Creating a GeoDataFrame from a text file#
One rather typical situation that you might encounter when working with your course mates or colleagues, is that you receive data that has coordinates but they are stored e.g. in a delimited textfile (or an Excel file). In this case, you cannot directly read the data into GeoDataFrame from the text file, but it needs to be converted into geospatial data using the coordinate information. In such a case, we can make use of the pandas, geopandas and shapely libraries for turning the data from a text file into a fully functional GeoDataFrame. To demonstrate this, we have some example data below that contains point coordinates of airports derived from openflights.org [8]. The operation of turning this data into a GeoDataFrame begins with reading the data with pandas into a DataFrame.
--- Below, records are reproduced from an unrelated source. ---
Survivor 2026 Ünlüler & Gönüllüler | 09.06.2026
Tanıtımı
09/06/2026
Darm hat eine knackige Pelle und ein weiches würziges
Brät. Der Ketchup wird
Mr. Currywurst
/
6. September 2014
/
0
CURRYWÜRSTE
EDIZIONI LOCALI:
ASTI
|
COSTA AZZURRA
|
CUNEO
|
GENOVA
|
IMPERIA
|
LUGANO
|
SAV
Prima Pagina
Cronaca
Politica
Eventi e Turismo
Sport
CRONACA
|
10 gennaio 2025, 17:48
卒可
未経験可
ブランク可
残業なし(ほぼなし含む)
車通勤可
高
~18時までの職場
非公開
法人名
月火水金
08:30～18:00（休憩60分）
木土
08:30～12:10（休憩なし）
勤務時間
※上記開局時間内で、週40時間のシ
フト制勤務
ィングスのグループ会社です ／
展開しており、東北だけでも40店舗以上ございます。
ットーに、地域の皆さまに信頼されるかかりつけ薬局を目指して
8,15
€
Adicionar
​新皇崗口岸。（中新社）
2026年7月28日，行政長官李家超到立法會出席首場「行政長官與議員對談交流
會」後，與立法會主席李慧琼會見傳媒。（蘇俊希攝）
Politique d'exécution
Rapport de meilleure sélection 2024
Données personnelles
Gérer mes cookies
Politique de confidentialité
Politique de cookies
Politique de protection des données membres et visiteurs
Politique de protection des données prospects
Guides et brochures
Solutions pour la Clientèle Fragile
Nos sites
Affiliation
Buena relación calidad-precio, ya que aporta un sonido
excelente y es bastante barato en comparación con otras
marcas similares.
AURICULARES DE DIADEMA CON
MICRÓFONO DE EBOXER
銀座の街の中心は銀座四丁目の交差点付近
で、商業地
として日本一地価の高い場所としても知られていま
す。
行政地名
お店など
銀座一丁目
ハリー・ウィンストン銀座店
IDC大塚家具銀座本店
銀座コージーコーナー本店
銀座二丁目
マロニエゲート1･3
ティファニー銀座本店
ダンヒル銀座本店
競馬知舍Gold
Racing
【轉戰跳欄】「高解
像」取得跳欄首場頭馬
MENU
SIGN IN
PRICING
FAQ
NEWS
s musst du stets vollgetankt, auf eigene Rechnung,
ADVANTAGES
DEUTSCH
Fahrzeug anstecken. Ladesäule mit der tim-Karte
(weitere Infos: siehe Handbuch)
Let’s read a couple of useful columns from the data for further processing:
import pandas as pd
airports = pd.read_csv(
"data/Airports/airports.txt",
usecols=["Airport ID", "Name", "City", "Country", "Latitude", "Longitude"],
)
airports.head()
| Airport ID | Name | City | Country | Latitude | Longitude | |
|---|---|---|---|---|---|---|
| 0 | 1 | Goroka Airport | Goroka | Papua New Guinea | -6.081690 | 145.391998 |
| 1 | 2 | Madang Airport | Madang | Papua New Guinea | -5.207080 | 145.789001 |
| 2 | 3 | Mount Hagen Kagamuga Airport | Mount Hagen | Papua New Guinea | -5.826790 | 144.296005 |
| 3 | 4 | Nadzab Airport | Nadzab | Papua New Guinea | -6.569803 | 146.725977 |
| 4 | 5 | Port Moresby Jacksons International Airport | Port Moresby | Papua New Guinea | -9.443380 | 147.220001 |
type(airports)
pandas.core.frame.DataFrame
len(airports)
7698
As we can see, now the data was read from a textfile into a regular pandas DataFrame. In a similar manner, you can read data with coordinates from numerous file formats supported by pandas. Our data covers over 7000 airports with specific attribute information including the coordinates in the Latitude and Longitude columns. We can use this coordinate information for turning this data into a GeoDataFrame and ultimately visualizing the data on a map. There is a handy function in geopandas called .points_from_xy() for generating an array of Point objects based on x and y coordinates. As usual, this function assumes that x-coordinates represent longitude and the y-coordinates represent latitude. The following code snippet shows how we can create geometries for the airports based on these coordinates:
airports["geometry"] = gpd.points_from_xy(
x=airports["Longitude"], y=airports["Latitude"]
)
airports = gpd.GeoDataFrame(airports)
airports.head()
| Airport ID | Name | City | Country | Latitude | Longitude | geometry | |
|---|---|---|---|---|---|---|---|
| 0 | 1 | Goroka Airport | Goroka | Papua New Guinea | -6.081690 | 145.391998 | POINT (145.392 -6.08169) |
| 1 | 2 | Madang Airport | Madang | Papua New Guinea | -5.207080 | 145.789001 | POINT (145.789 -5.20708) |
| 2 | 3 | Mount Hagen Kagamuga Airport | Mount Hagen | Papua New Guinea | -5.826790 | 144.296005 | POINT (144.29601 -5.82679) |
| 3 | 4 | Nadzab Airport | Nadzab | Papua New Guinea | -6.569803 | 146.725977 | POINT (146.72598 -6.5698) |
| 4 | 5 | Port Moresby Jacksons International Airport | Port Moresby | Papua New Guinea | -9.443380 | 147.220001 | POINT (147.22 -9.44338) |
type(airports)
geopandas.geodataframe.GeoDataFrame
The GeoDataFrame was created with a couple of steps. First, we created a new column called geometry into the DataFrame and used the .points_from_xy() function to turn the coordinates into shapely Point objects. At this stage, the data is still in a DataFrame format. The second command in the code snippet converts the pandas DataFrame into a GeoDataFrame which then has all the capabilities and tools bundled with geopandas. After these two steps, we have succesfully turned the data into geospatial format and we can for example plot the data on a map:
airports.plot(markersize=0.1);
Figure 6.13. A basic plot showing the airports from openflights.org.